Penduduk yang rentan membutuhkan perlindungan atas ancaman kehilangan matapencaharian mereka sebagai salah satu penghormatan dan perlindungan hak asasi mereka seraya menjaga pemanfaatan sumberdaya alami secara berkelanjutan. Pada 11 Mei 2012, sebuah Komisi Ketahanan Pangan Dunia (Committee on World Food Security) mengadopsi Panduan Sukarela (Voluntary Guidelines) yang sekaligus menandai sebuah tonggak sejarah bagi seluruh organisasi, lembaga, dan para individu yang bergerak di bidang hak atas tanah. Panduan Sukarela ini menjadi acuan global untuk praktik-praktik yang baik atas penguasaan tanah, kawasan perikanan dan hutan yang diakui oleh konsensus pemerintah-pemerintah internasional, organisasi internasional, masyarakat sipil, dan sektor swasta.
Tujuan Konsultasi Nasional
- Meningkatkan kesadaran petani yang tinggal di dalam/dekat hutan (di kawasan hutan)
tentang peraturan perundang-undangan terkait kehutanan nasional dan tanah atau
yang mempengaruhi kawasan hutan dan pertanian, kebijakan global dan perdebatan
tentang masalah hutan dan pertanian, seperti VGGT (Voluntary Guideline on The
Responsible Governance of Tenure of Land, Fisheries and Forest/Panduan Sukarela
dari FAO seputar tanah, pertanian, dan hutan), FPIC (Free, Prior Informed
Consent/Kesepakatan yang bebas dan diinformasikan sebelumnya).
- Berbagi dan belajar dari situasi, inisiatif, tantangan dan peluang yang dihadapi oleh
petani di kawasan hutan, termasuk mata pencaharian berbasis hutan yang
- Mengembangkan saluran komunikasi untuk memperoleh dan menyebarluaskan
informasi di antara petani hutan, dan organisasi-organisasi nasional.
- Menganalisis kebijakan di tingkat nasional untuk petani di kawasan hutan.
Panduan Sukarela ini juga menetapkan prinsip-prinsip dan standard untuk tata kelola lahan, kawasan perikanan dan hutan yang bertanggung jawab yang diterima secara internasional.

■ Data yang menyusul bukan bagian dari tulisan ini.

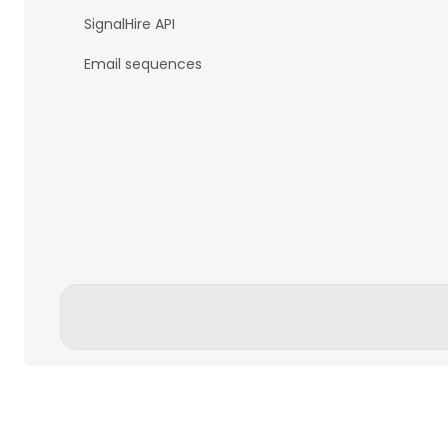
SignalHire API
Email sequences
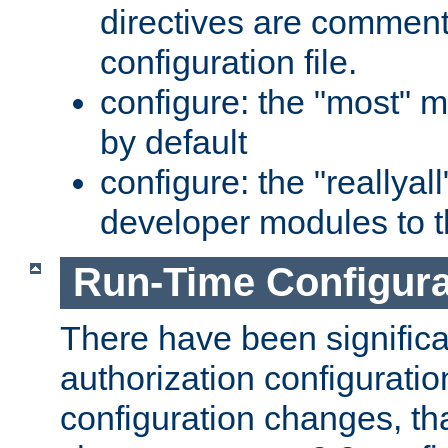
directives are comment
configuration file.
configure: the "most" m
by default
configure: the "reallya
developer modules to th
Run-Time Configur
There have been signific
authorization configuratio
configuration changes, th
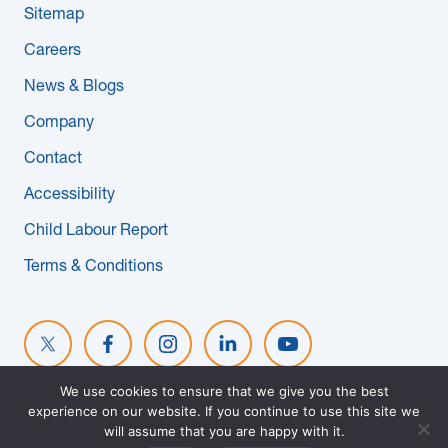
Sitemap
News & Blogs
Careers
Subcontractors
News & Blogs
Company
Maple Safety Consulting
Contact
Contact
Accessibility
Child Labour Report
Terms & Conditions
We use cookies to ensure that we give you the best
experience on our website. If you continue to use this site we
© 2026 MAPLE REINDERS. ALL RIGHTS RESERVED. WEBSITE
will assume that you are happy with it.
DESIGNED BY
EVOKE SOLUTIONS
.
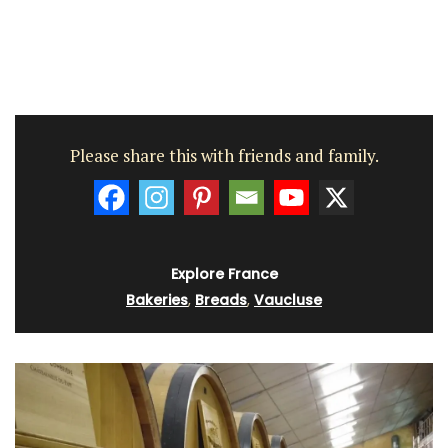
Please share this with friends and family.
Explore France
Bakeries
,
Breads
,
Vaucluse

Secara keseluruhan tujuan Panduan ini adalah membantu negara-negara untuk meningkatkan tata kelola penguasaan lahan sehingga menjamin ketahanan pangan penduduk yang lebih baik dengan perhatian khusus diberikan kepada petani kecil, masyarakat adat, dan hak-hak perempuan. Terlepas dari keterbatasan-keterbatasannya, Panduan ini dapat memberi dukungan kepada pemerintah di seluruh tingkatan baik di nasional sampai lokal. Demikian pula para aktivis hak atas tanah, pengguna lahan, dan seluruh lembaga yang terlibat dalam kebijakan pembangunan dan peraturan yang mengatur akses kesumberdaya alam.
Panduan ini menetapkan standar praktik-praktik yang bisa diterapkan untuk mengevaluasi kebijakan dan program yang masih diusulkan atau yang sudah ada.